======== DATA

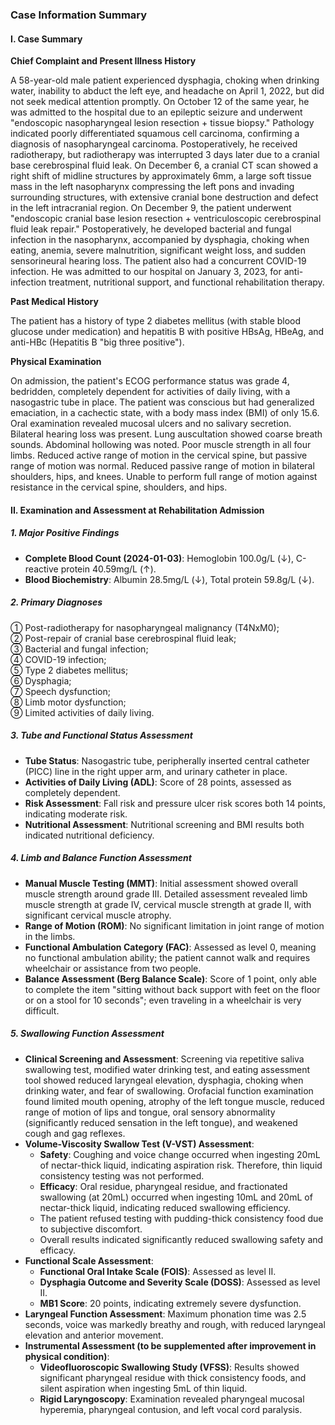### Case Information Summary

#### I. Case Summary

**Chief Complaint and Present Illness History**

A 58-year-old male patient experienced dysphagia, choking when drinking water, inability to abduct the left eye, and headache on April 1, 2022, but did not seek medical attention promptly. On October 12 of the same year, he was admitted to the hospital due to an epileptic seizure and underwent "endoscopic nasopharyngeal lesion resection + tissue biopsy." Pathology indicated poorly differentiated squamous cell carcinoma, confirming a diagnosis of nasopharyngeal carcinoma. Postoperatively, he received radiotherapy, but radiotherapy was interrupted 3 days later due to a cranial base cerebrospinal fluid leak. On December 6, a cranial CT scan showed a right shift of midline structures by approximately 6mm, a large soft tissue mass in the left nasopharynx compressing the left pons and invading surrounding structures, with extensive cranial bone destruction and defect in the left intracranial region. On December 9, the patient underwent "endoscopic cranial base lesion resection + ventriculoscopic cerebrospinal fluid leak repair." Postoperatively, he developed bacterial and fungal infection in the nasopharynx, accompanied by dysphagia, choking when eating, anemia, severe malnutrition, significant weight loss, and sudden sensorineural hearing loss. The patient also had a concurrent COVID-19 infection. He was admitted to our hospital on January 3, 2023, for anti-infection treatment, nutritional support, and functional rehabilitation therapy.

**Past Medical History**

The patient has a history of type 2 diabetes mellitus (with stable blood glucose under medication) and hepatitis B with positive HBsAg, HBeAg, and anti-HBc (Hepatitis B "big three positive").

**Physical Examination**

On admission, the patient's ECOG performance status was grade 4, bedridden, completely dependent for activities of daily living, with a nasogastric tube in place. The patient was conscious but had generalized emaciation, in a cachectic state, with a body mass index (BMI) of only 15.6. Oral examination revealed mucosal ulcers and no salivary secretion. Bilateral hearing loss was present. Lung auscultation showed coarse breath sounds. Abdominal hollowing was noted. Poor muscle strength in all four limbs. Reduced active range of motion in the cervical spine, but passive range of motion was normal. Reduced passive range of motion in bilateral shoulders, hips, and knees. Unable to perform full range of motion against resistance in the cervical spine, shoulders, and hips.

#### II. Examination and Assessment at Rehabilitation Admission

##### 1. Major Positive Findings

*   **Complete Blood Count (2024-01-03)**: Hemoglobin $100.0\mathrm{g / L}$ (↓), C-reactive protein $40.59\mathrm{mg / L}$ (↑).
*   **Blood Biochemistry**: Albumin $28.5\mathrm{mg / L}$ (↓), Total protein $59.8\mathrm{g / L}$ (↓).

##### 2. Primary Diagnoses

① Post-radiotherapy for nasopharyngeal malignancy (T4NxM0);  
② Post-repair of cranial base cerebrospinal fluid leak;  
③ Bacterial and fungal infection;  
④ COVID-19 infection;  
⑤ Type 2 diabetes mellitus;  
⑥ Dysphagia;  
⑦ Speech dysfunction;  
⑧ Limb motor dysfunction;  
⑨ Limited activities of daily living.

##### 3. Tube and Functional Status Assessment

*   **Tube Status**: Nasogastric tube, peripherally inserted central catheter (PICC) line in the right upper arm, and urinary catheter in place.
*   **Activities of Daily Living (ADL)**: Score of 28 points, assessed as completely dependent.
*   **Risk Assessment**: Fall risk and pressure ulcer risk scores both 14 points, indicating moderate risk.
*   **Nutritional Assessment**: Nutritional screening and BMI results both indicated nutritional deficiency.

##### 4. Limb and Balance Function Assessment

*   **Manual Muscle Testing (MMT)**: Initial assessment showed overall muscle strength around grade III. Detailed assessment revealed limb muscle strength at grade IV, cervical muscle strength at grade II, with significant cervical muscle atrophy.
*   **Range of Motion (ROM)**: No significant limitation in joint range of motion in the limbs.
*   **Functional Ambulation Category (FAC)**: Assessed as level 0, meaning no functional ambulation ability; the patient cannot walk and requires wheelchair or assistance from two people.
*   **Balance Assessment (Berg Balance Scale)**: Score of 1 point, only able to complete the item "sitting without back support with feet on the floor or on a stool for 10 seconds"; even traveling in a wheelchair is very difficult.

##### 5. Swallowing Function Assessment

*   **Clinical Screening and Assessment**: Screening via repetitive saliva swallowing test, modified water drinking test, and eating assessment tool showed reduced laryngeal elevation, dysphagia, choking when drinking water, and fear of swallowing. Orofacial function examination found limited mouth opening, atrophy of the left tongue muscle, reduced range of motion of lips and tongue, oral sensory abnormality (significantly reduced sensation in the left tongue), and weakened cough and gag reflexes.
*   **Volume-Viscosity Swallow Test (V-VST) Assessment**:
    *   **Safety**: Coughing and voice change occurred when ingesting 20mL of nectar-thick liquid, indicating aspiration risk. Therefore, thin liquid consistency testing was not performed.
    *   **Efficacy**: Oral residue, pharyngeal residue, and fractionated swallowing (at 20mL) occurred when ingesting 10mL and 20mL of nectar-thick liquid, indicating reduced swallowing efficiency.
    *   The patient refused testing with pudding-thick consistency food due to subjective discomfort.
    *   Overall results indicated significantly reduced swallowing safety and efficacy.
*   **Functional Scale Assessment**:
    *   **Functional Oral Intake Scale (FOIS)**: Assessed as level II.
    *   **Dysphagia Outcome and Severity Scale (DOSS)**: Assessed as level II.
    *   **MB1 Score**: 20 points, indicating extremely severe dysfunction.
*   **Laryngeal Function Assessment**: Maximum phonation time was 2.5 seconds, voice was markedly breathy and rough, with reduced laryngeal elevation and anterior movement.
*   **Instrumental Assessment (to be supplemented after improvement in physical condition)**:
    *   **Videofluoroscopic Swallowing Study (VFSS)**: Results showed significant pharyngeal residue with thick consistency foods, and silent aspiration when ingesting 5mL of thin liquid.
    *   **Rigid Laryngoscopy**: Examination revealed pharyngeal mucosal hyperemia, pharyngeal contusion, and left vocal cord paralysis.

================

PROMPT ▸ From the entries above, show each line that includes the string "laryngeal".

RESPONSE BELOW ▸
*   **Clinical Screening and Assessment**: Screening via repetitive saliva swallowing test, modified water drinking test, and eating assessment tool showed reduced laryngeal elevation, dysphagia, choking when drinking water, and fear of swallowing. Orofacial function examination found limited mouth opening, atrophy of the left tongue muscle, reduced range of motion of lips and tongue, oral sensory abnormality (significantly reduced sensation in the left tongue), and weakened cough and gag reflexes.
*   **Laryngeal Function Assessment**: Maximum phonation time was 2.5 seconds, voice was markedly breathy and rough, with reduced laryngeal elevation and anterior movement.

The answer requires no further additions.